Start with a pandas DataFrame where missing values are encoded as NaN. Wrap it in a Dataset object:

import pandas as pd
from citest.data import Dataset

data = pd.read_csv("my_data.csv")

dataset = Dataset()
dataset.make(
    data,
    y="target_variable",
    expl_vars=["x1", "x2", "x3"],
)
  • y -- the outcome variable whose relationship to missingness you want to test.
  • expl_vars -- covariates to condition on. If omitted, all columns except y are used.

Categorical columns are one-hot encoded automatically.

Run the test

from citest import CIMissTest

test = CIMissTest(
    dataset,
    classifier_args={"n_estimators": 20, "target_n_jobs": 8},
)
test.run()

This performs multiple imputation, trains classifiers to predict missingness with and without the outcome, and combines the results into a test statistic.

Interpret the results

test.summary()

The summary reports:

  • Mean difference in BCE -- the average reduction in binary cross-entropy when the real outcome is included. Positive values indicate the outcome helps predict missingness.
  • t-statistic / p-value -- a one-sided test of the null hypothesis that the outcome does not improve missingness prediction.
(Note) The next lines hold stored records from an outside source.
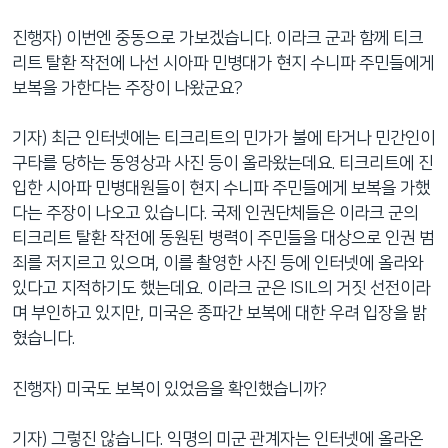
진행자) 이번엔 중동으로 가보겠습니다. 이라크 군과 함께 티크
리트 탈환 작전에 나선 시아파 민병대가 현지 수니파 주민들에게
보복을 가한다는 주장이 나왔군요?
기자) 최근 인터넷에는 티크리트의 민가가 불에 타거나 민간인이
구타를 당하는 동영상과 사진 등이 올라왔는데요. 티크리트에 진
입한 시아파 민병대원들이 현지 수니파 주민들에게 보복을 가했
다는 주장이 나오고 있습니다. 국제 인권단체들은 이라크 군의
티크리트 탈환 작전에 동원된 병력이 주민들을 대상으로 인권 범
죄를 저지르고 있으며, 이를 촬영한 사진 등에 인터넷에 올라와
있다고 지적하기도 했는데요. 이라크 군은 ISIL의 거짓 선전이라
며 부인하고 있지만, 미국은 종파간 보복에 대한 우려 입장을 밝
혔습니다.
진행자) 미국도 보복이 있었음을 확인했습니까?
기자) 그렇진 않습니다. 익명의 미군 관계자는 인터넷에 올라온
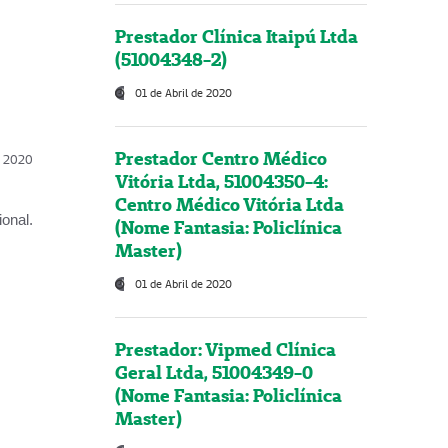
Prestador Clínica Itaipú Ltda
(51004348-2)
01 de Abril de 2020
Prestador Centro Médico
l, 2020
Vitória Ltda, 51004350-4:
Centro Médico Vitória Ltda
onal.
(Nome Fantasia: Policlínica
Master)
01 de Abril de 2020
Prestador: Vipmed Clínica
Geral Ltda, 51004349-0
(Nome Fantasia: Policlínica
Master)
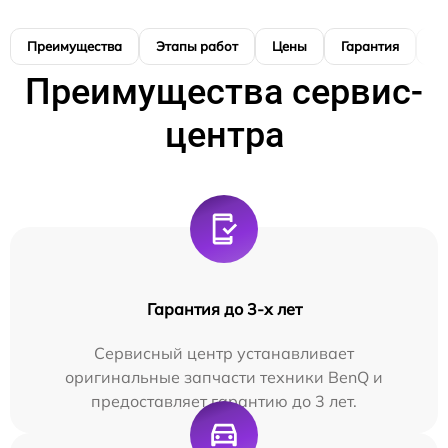
Преимущества
Этапы работ
Цены
Гарантия
М
Преимущества сервис-
центра
Гарантия до 3-х лет
Сервисный центр устанавливает
оригинальные запчасти техники BenQ и
предоставляет гарантию до 3 лет.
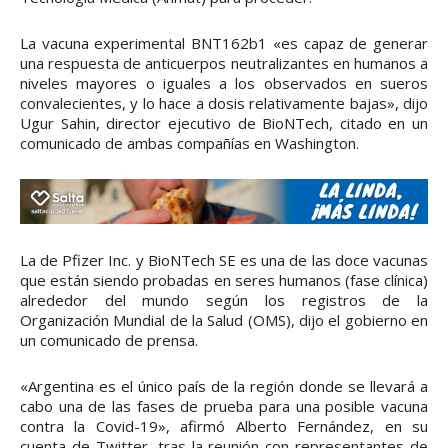
La vacuna experimental BNT162b1 «es capaz de generar
una respuesta de anticuerpos neutralizantes en humanos a
niveles mayores o iguales a los observados en sueros
convalecientes, y lo hace a dosis relativamente bajas», dijo
Ugur Sahin, director ejecutivo de BioNTech, citado en un
comunicado de ambas compañías en Washington.
La de Pfizer Inc. y BioNTech SE es una de las doce vacunas
que están siendo probadas en seres humanos (fase clínica)
alrededor del mundo según los registros de la
Organización Mundial de la Salud (OMS), dijo el gobierno en
un comunicado de prensa.
«Argentina es el único país de la región donde se llevará a
cabo una de las fases de prueba para una posible vacuna
contra la Covid-19», afirmó Alberto Fernández, en su
cuenta de Twitter, tras la reunión con representantes de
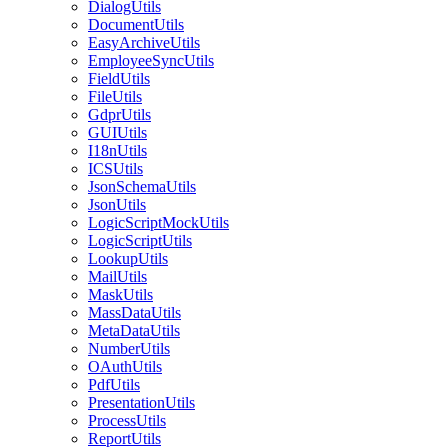
DialogUtils
DocumentUtils
EasyArchiveUtils
EmployeeSyncUtils
FieldUtils
FileUtils
GdprUtils
GUIUtils
I18nUtils
ICSUtils
JsonSchemaUtils
JsonUtils
LogicScriptMockUtils
LogicScriptUtils
LookupUtils
MailUtils
MaskUtils
MassDataUtils
MetaDataUtils
NumberUtils
OAuthUtils
PdfUtils
PresentationUtils
ProcessUtils
ReportUtils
A small p-value provides evidence against conditional independence (i.e. evidence of MNAR-type missingness).

Key parameters

Parameter Default Description
m 10 Number of multiply imputed datasets
n_folds 10 Number of cross-validation folds
variance_method "mi_crossfit" Variance estimator
target_level "variable" Missingness granularity: "variable" or "column"
random_state 42 Random seed for reproducibility

Choosing an imputer

Class Description When to use
MidasImputer (default) MIDAS denoising autoencoder via midas2 General purpose; handles mixed types well
IterativeImputer scikit-learn iterative imputer with posterior sampling Faster; good for moderate-sized numeric data
IterativeImputer2 Robust variant with numerical guards Wide or sparse data where IterativeImputer fails
from citest.imputer import IterativeImputer

test = CIMissTest(dataset, imputer=IterativeImputer)

Choosing a classifier

Class Description When to use
RFClassifier (default) Random forest with auto-tuned hyperparameters General purpose; robust default
ETClassifier Extremely randomized trees Faster training; more variance
LogisticClassifier Logistic regression Linear relationships; fast
from citest.classifier import RFClassifier

test = CIMissTest(
    dataset,
    classifier=RFClassifier,
    classifier_args={"n_estimators": 100, "target_n_jobs": 8},
)